Меня. С «удачным» именем. С ангельским голосом, от которого у Джозефа на глаза навернулись слезы, когда я проходила прослушивание. С «естественным» маленьким лицом и большими глазами, продававшими массу косметических продуктов. С благословенным ростом, позволявшим возвышаться над коллегами из женских групп. С точными и женственными движениями, в которых никогда не было ошибок. С безупречным английским.

Я была молнией в бутылке, и звукозаписывающая компания возлагала на меня все надежды и мечты об американском мейнстриме.

Никакого давления или чего-то еще.

Спустя несколько часов после концерта Джозеф и Джи Йон все еще пытали меня в моем гостиничном номере, на мраморном кофейном столике между нами стоял ноутбук. Джозеф хотел пересмотреть мое сегодняшнее выступление, и оба – он и Джи Йон, выжидающе смотрели на меня.

Я могла пойти спать. Я продвинулась в своей карьере настолько, что у меня уже было гораздо больше свободы, чем раньше. Но их ожидающие взгляды раздували воздушный шар давления внутри меня.

– Конечно, давайте, – сказала я с натянутой улыбкой.

Быстро нажав пробел, Джи Йон запустила видео.

Откинувшись на плюшевом диване, я наблюдала, как прыгаю, кружусь и кружусь по сцене – мои руки совершали точные волнообразные движения вокруг лица, пока я пела. Из-за дрянных динамиков ноута мой голос отдавал жестью.

Мы просмотрели все от начала до конца. Я едва замечала, что творится на экране, моргая, чтобы не заснуть. В какой-то момент мое изображение перед глазами у меня превратилось в танцующий гамбургер.
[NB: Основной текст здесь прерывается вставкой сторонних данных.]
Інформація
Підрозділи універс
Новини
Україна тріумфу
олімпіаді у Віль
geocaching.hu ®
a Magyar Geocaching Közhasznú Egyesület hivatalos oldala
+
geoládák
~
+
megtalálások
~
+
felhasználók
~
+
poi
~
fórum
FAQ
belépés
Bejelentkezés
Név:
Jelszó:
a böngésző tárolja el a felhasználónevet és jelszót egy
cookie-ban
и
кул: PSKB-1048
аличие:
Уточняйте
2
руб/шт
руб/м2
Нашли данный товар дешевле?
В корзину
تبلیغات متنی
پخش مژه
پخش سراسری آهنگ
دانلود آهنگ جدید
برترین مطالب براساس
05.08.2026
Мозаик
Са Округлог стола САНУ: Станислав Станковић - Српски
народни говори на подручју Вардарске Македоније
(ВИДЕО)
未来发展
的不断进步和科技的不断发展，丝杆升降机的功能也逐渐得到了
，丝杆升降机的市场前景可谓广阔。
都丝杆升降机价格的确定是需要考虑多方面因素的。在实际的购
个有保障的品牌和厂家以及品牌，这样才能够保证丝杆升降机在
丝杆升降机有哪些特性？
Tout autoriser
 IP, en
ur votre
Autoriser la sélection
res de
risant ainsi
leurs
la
М-м-м. Гамбургер.

По крайней мере станцевала я идеально. Крошечная хлопушка с конфетти взорвалась у меня в голове. Безрадостно и слабо. Неспособность порадоваться заставила меня почувствовать себя виноватой, и я выпрямилась.

Видео закончилось, и Джозеф хлопнул в ладони.
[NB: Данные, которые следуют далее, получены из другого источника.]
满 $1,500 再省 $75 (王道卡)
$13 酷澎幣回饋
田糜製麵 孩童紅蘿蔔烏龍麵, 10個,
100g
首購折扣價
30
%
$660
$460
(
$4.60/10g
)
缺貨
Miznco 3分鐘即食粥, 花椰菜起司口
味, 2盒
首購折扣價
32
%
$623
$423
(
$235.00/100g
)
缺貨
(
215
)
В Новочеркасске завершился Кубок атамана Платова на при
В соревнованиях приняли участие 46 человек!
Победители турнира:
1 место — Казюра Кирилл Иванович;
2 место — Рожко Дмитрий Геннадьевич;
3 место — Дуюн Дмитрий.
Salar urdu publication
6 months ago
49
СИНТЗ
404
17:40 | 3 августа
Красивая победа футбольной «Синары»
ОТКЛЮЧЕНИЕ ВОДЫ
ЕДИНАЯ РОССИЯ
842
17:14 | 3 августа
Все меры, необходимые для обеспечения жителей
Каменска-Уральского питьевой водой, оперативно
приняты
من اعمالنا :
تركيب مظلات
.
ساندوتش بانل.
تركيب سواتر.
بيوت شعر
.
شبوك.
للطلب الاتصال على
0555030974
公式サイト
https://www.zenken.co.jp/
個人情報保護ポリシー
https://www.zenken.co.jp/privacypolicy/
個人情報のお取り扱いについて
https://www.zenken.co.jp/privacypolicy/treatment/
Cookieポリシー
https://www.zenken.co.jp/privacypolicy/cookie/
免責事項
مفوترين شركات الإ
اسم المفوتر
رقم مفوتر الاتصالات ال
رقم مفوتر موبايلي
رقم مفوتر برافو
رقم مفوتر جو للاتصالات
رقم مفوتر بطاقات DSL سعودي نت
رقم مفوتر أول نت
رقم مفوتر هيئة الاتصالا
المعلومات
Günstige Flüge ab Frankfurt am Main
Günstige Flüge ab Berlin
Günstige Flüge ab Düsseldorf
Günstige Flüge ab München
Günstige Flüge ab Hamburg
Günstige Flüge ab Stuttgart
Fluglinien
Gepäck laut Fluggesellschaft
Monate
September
– Хорошая девочка, – сказал он, тихо хохотнув. – Вот почему ты всего добьешься. Ты надежная.

Надежная! Настоящая музыка для ушей исполнителя. Я кашлянула в кулак, чтобы подавить смех, поднимающийся к горлу.

Джозеф вскинул голову.

– У меня есть идея, – Боже, только не еще одна. – Давай посмотрим твое самое первое исполнение «Heartbeat», чтобы сравнить с сегодняшним, – он улыбнулся мне. – Проиграем рядом. Чтобы увидеть, как ты продвинулась.

– Ну, именно так я представляю потрясающий вечер пятницы! – заявила я. Хотя Джозеф и Джи Йон свободно говорили по-английски, они не вполне уловили сарказм.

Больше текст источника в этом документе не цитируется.